If you guys are ever in New York, I make a homemade Manicotti (Man-igot here in NY) that would curl your toes or I could fed-ex some hot zeppolis from the San Gennaro feast.

Alle cose migliori nella vita ad entrambi voi e Steve.

Ciao Bella, Big Informed Italian (f.k.a. Big Dopey Italian)

Response from Dr. Frascino

Hi Italian Guy,

Homemade manigot? Yum! What time did you say dinner was?

Yes, your negative 9.5-week results are encouraging, but as I'm sure you know, WOO-HOOs aren't considered conclusive until three months. And if you run around yelling WOO-WOO-WOO without the companion HOOs, people are going to think you are some kind of crazy hoot owl or something.

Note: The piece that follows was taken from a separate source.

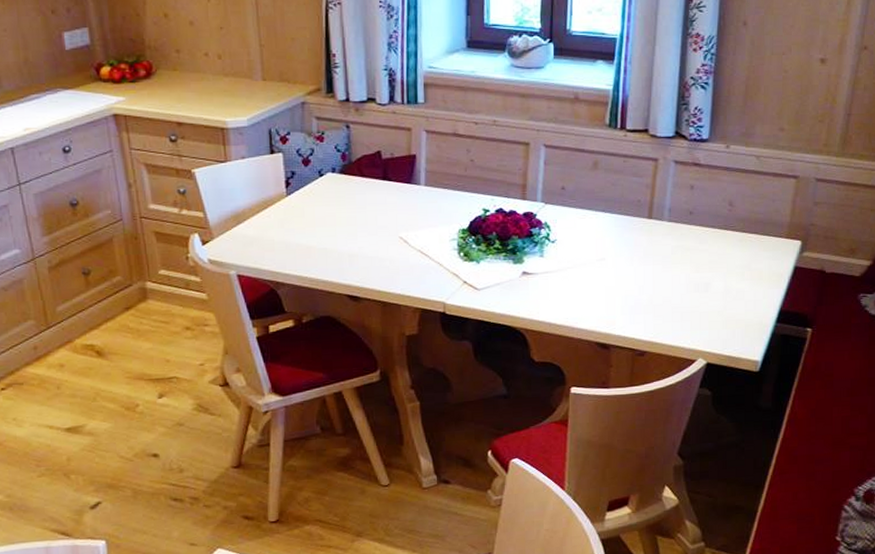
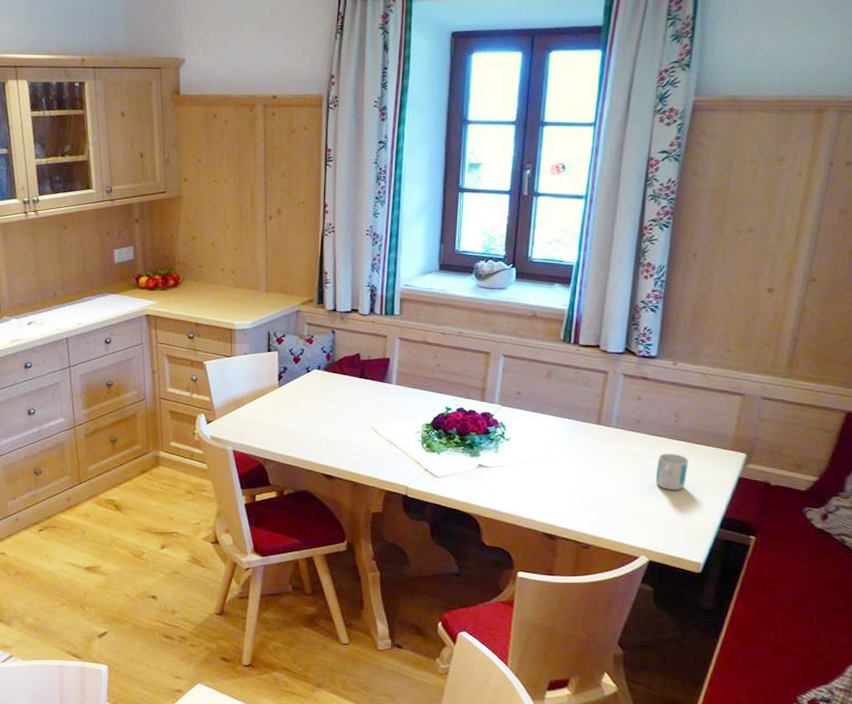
mug: none [711,245,744,286] -> present [655,453,688,490]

But, that said, what do I think your chances are of being HIV positive as a result of your yodel up strep B canyon? Well, remember the proverbial snowball's chance in hell? I give the snowball better odds.

I'm glad you found our thank-you note enlightening and inspiring. And yes, that really is my personal signature on each and every letter.

Stay well, and Steve and I will bring a nice red wine to complement the Manigot, OK?